Drink
Touch of class
by Keith Stewart
One of the surest ways to evaluate a wine producer is by tasting their worst wine to see how they feel about their customers. Real fine-wine makers care for all their customers enough to sell them good wine at whatever level, while the rest show their disrespect by flicking on any old rubbish that will turn them a profit.
A perfect example of this in New Zealand are Babich, who have always valued their customers, whether they prefer drinking flagon port or top-class chardonnay. Across the Tasman, Jacob’s Creek fits the same profile, with every bottle a bargain at its price, whether reserve or the mass-market standard that should make a good many winemakers, be they small or enormous, blush with embarrassment.
Companies such as Cloudy Bay, Te Mata Estate and Petaluma also manage high quality across their range, but, as they hardly ever get down to the daily drinker level of the supermarket floor, their common touch is not widely appreciated. So it was with some surprise that a tasting of the wines of the prestige Burgundian house Joseph Drouhin revealed not only a selection of very high-class burgundies, red and white, but also a couple of bottom-of-the-class gold standard wines.
Under the brand name Laforet, these two artisan wines, a bourgogne rouge and bourgogne blanc, are of such class and sophistication as to give many boutique winemakers a fright – at less than $20 a bottle. Here are wines that epitomise Burgundy, and all the reasons it is the template for so much that is going on in New World countries such as New Zealand.
Not fruit-jube wines that taste like a sample of their variety, but real wines that express a winemaking culture whose primary characteristics are a suave nature, complexity and softness moderated by fine acidity.
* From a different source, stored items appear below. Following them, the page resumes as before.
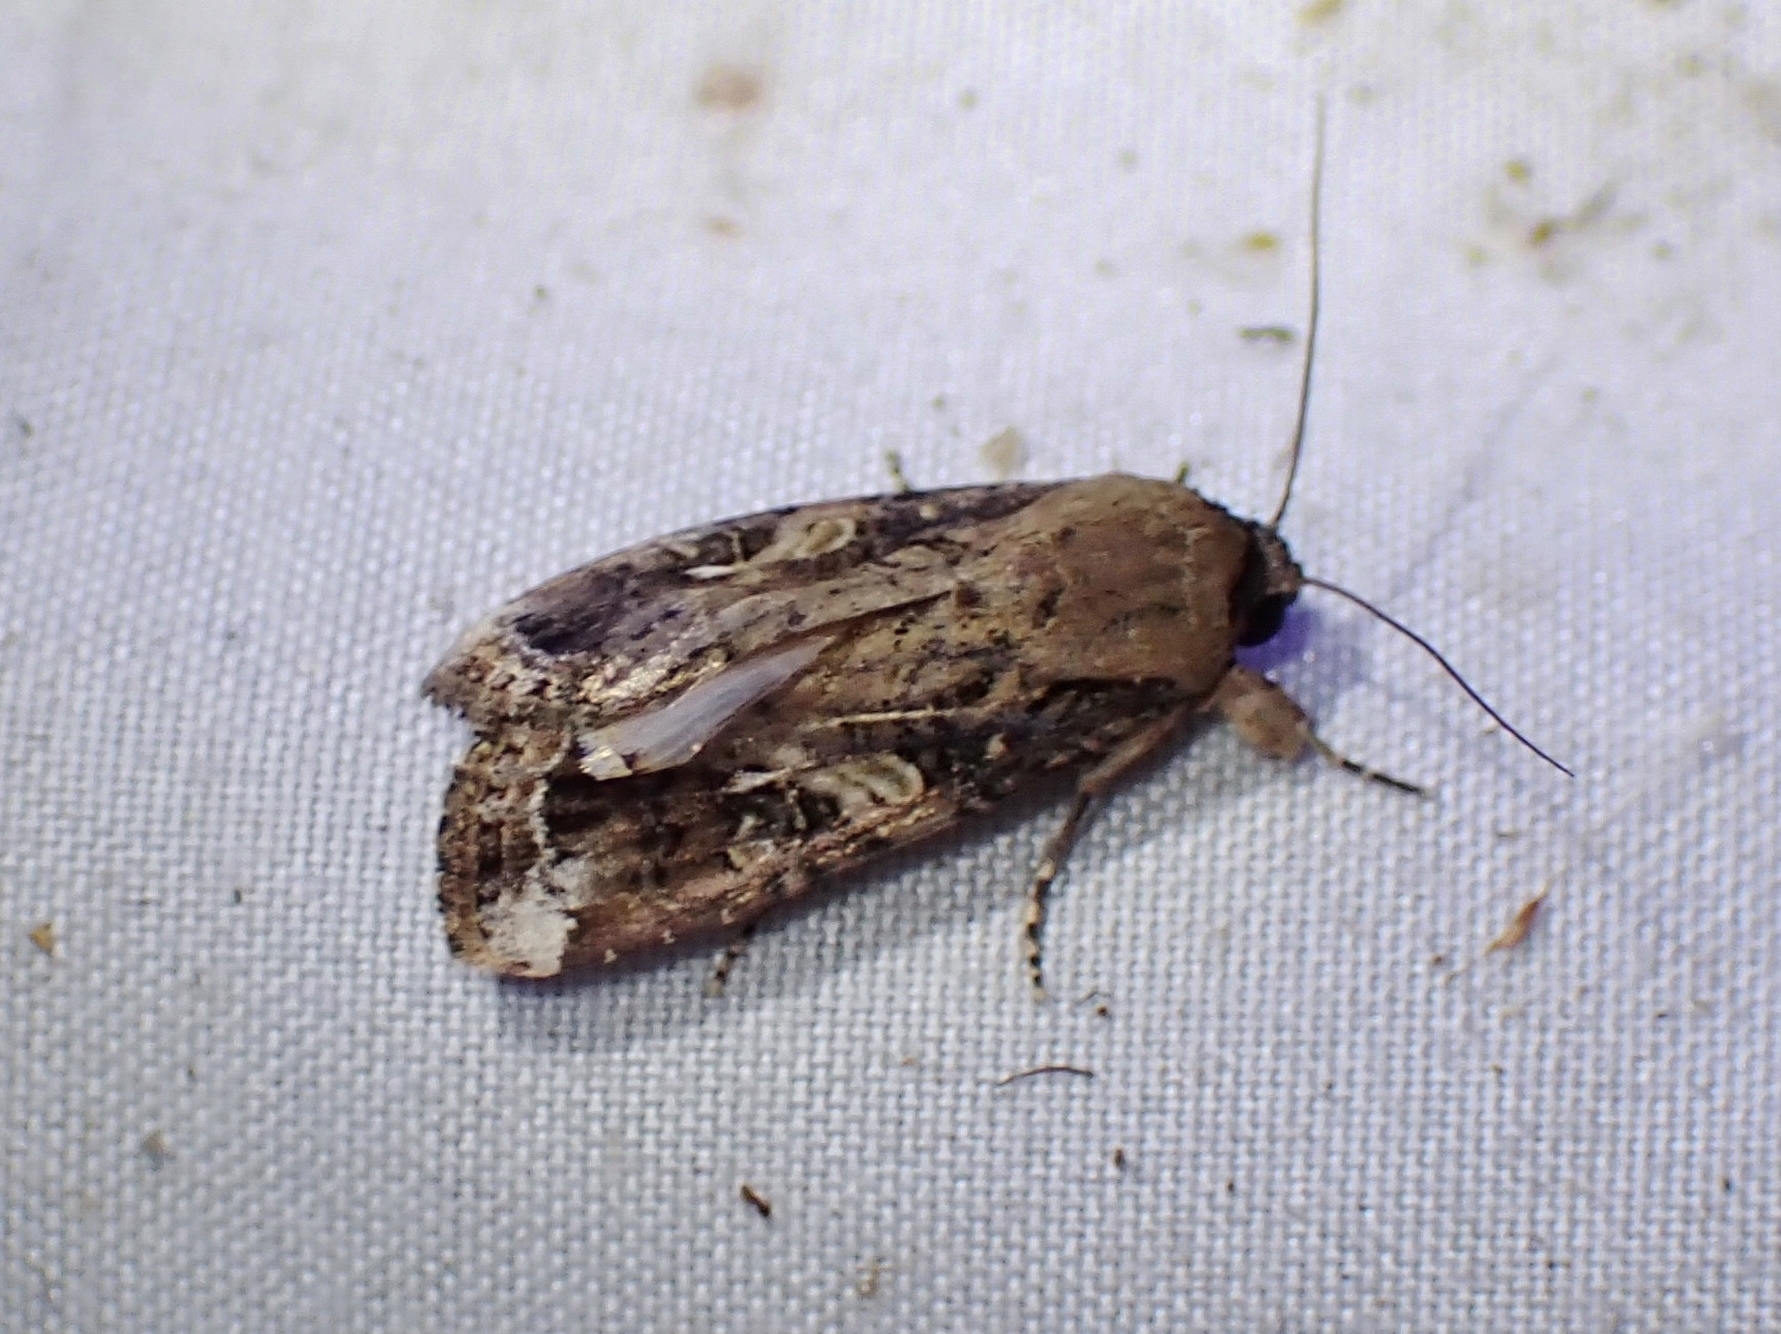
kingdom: Animalia
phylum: Arthropoda
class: Insecta
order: Lepidoptera
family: Noctuidae
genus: Spodoptera
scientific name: Spodoptera frugiperda
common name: Fall armyworm
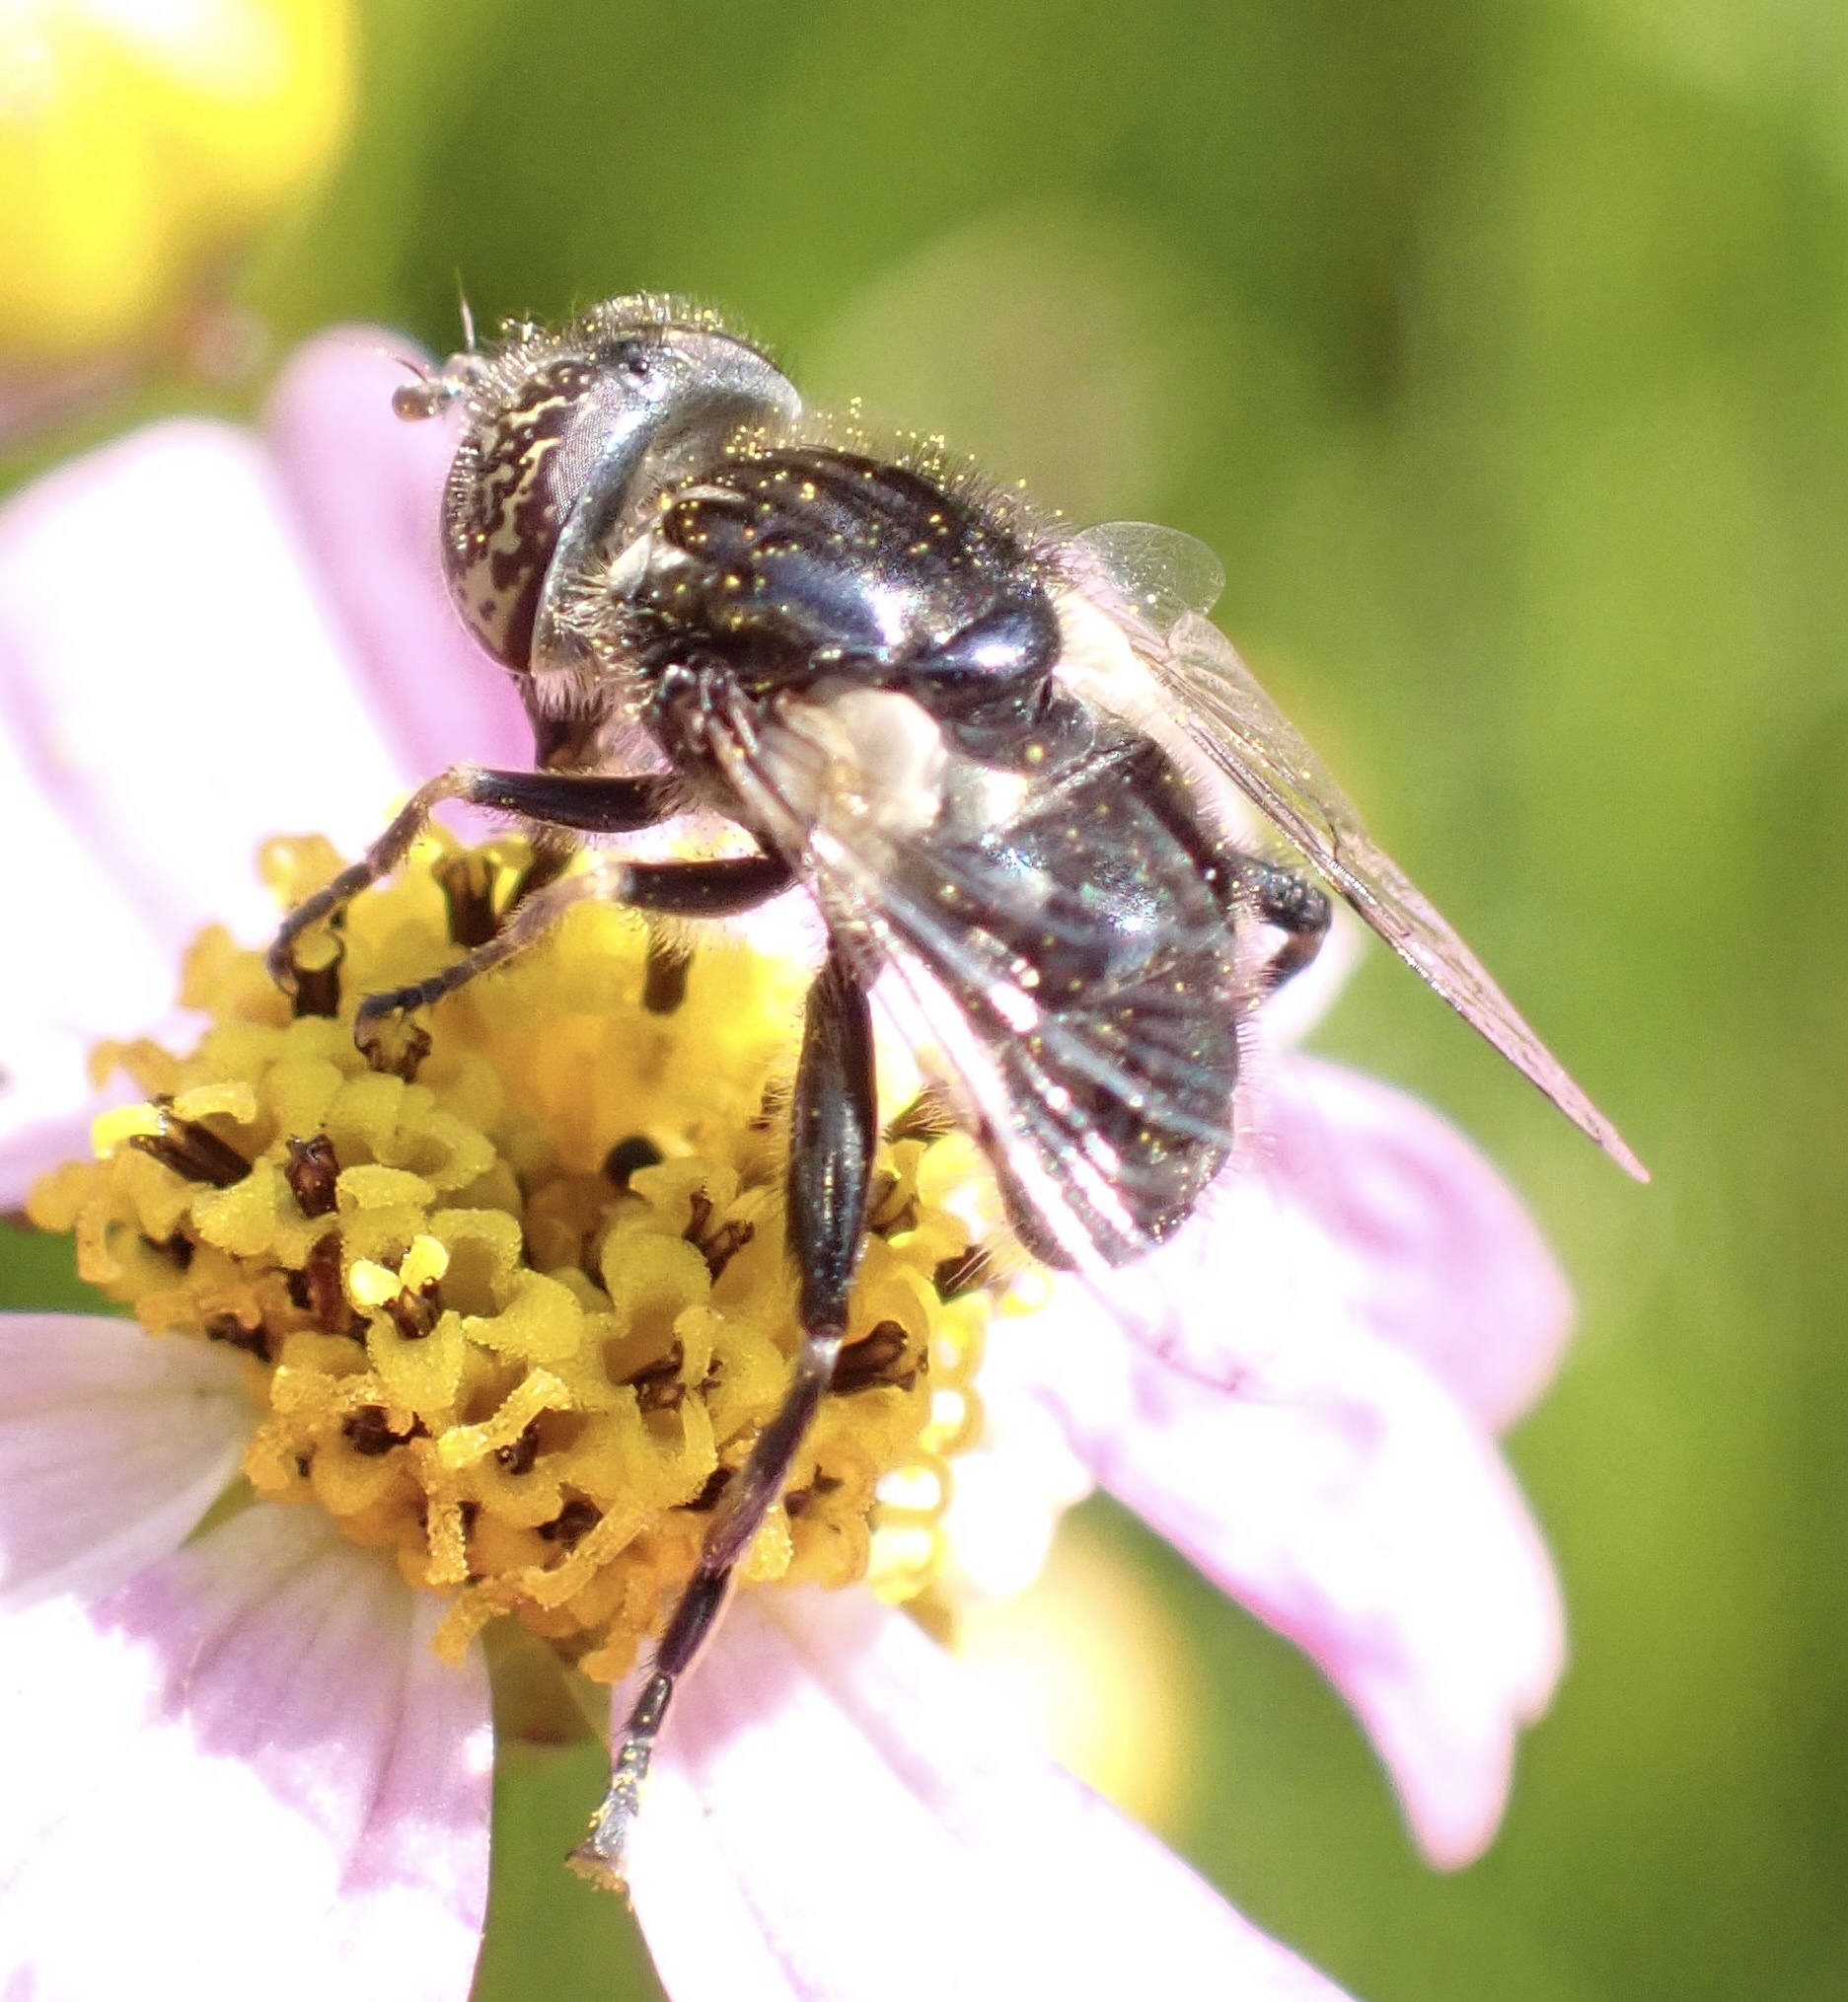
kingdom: Animalia
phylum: Arthropoda
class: Insecta
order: Diptera
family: Syrphidae
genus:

And for a price equivalent to local jungle juice, which makes them doubly inviting.
Why these wines are not available on every wine list in the country is beyond me. In fact, every supermarket serious about its biggest item, which is now wine, should be leading with these, just to show their respect for wine customers. Unfortunately, in supermarkets, as in wine companies that are obliged to deal with them, the philosophy is “stack ’em high, sell ’em cheap”.
As New Zealand’s second pinot noir conference looms (in Wellington next January), this should be a wake-up call for wine producers who have vineyards full of pinot noir and believe they can get away with scrawny plonk at $16.95 a bottle simply because Ata Rangi Pinot Noir is fetching $50. On the basis of Drouhin’s line-up, the Ata Rangi is cheap at $50, but there is an awful lot of under $20 local pinot noir that is, well, awful.
TRY THIS: JOSEPH DROUHIN 2001 LAFORET BOURGOGNE ROUGE
Damn, this is good. Not fanatically fruity or laced with cherry juice, but with enough fruit flavour to give its vinous nature a fresh manner along with complex, mellow tones in both bouquet and taste. Heavens, it actually has a bouquet rather than an aroma. This is smart wine, harmonious, suave and the hottest value around if you are attracted to what it is that makes pinot noir great.
PRICE: $19.95
AVAILABLE: Wine Direct (www.winedirect.co.nz).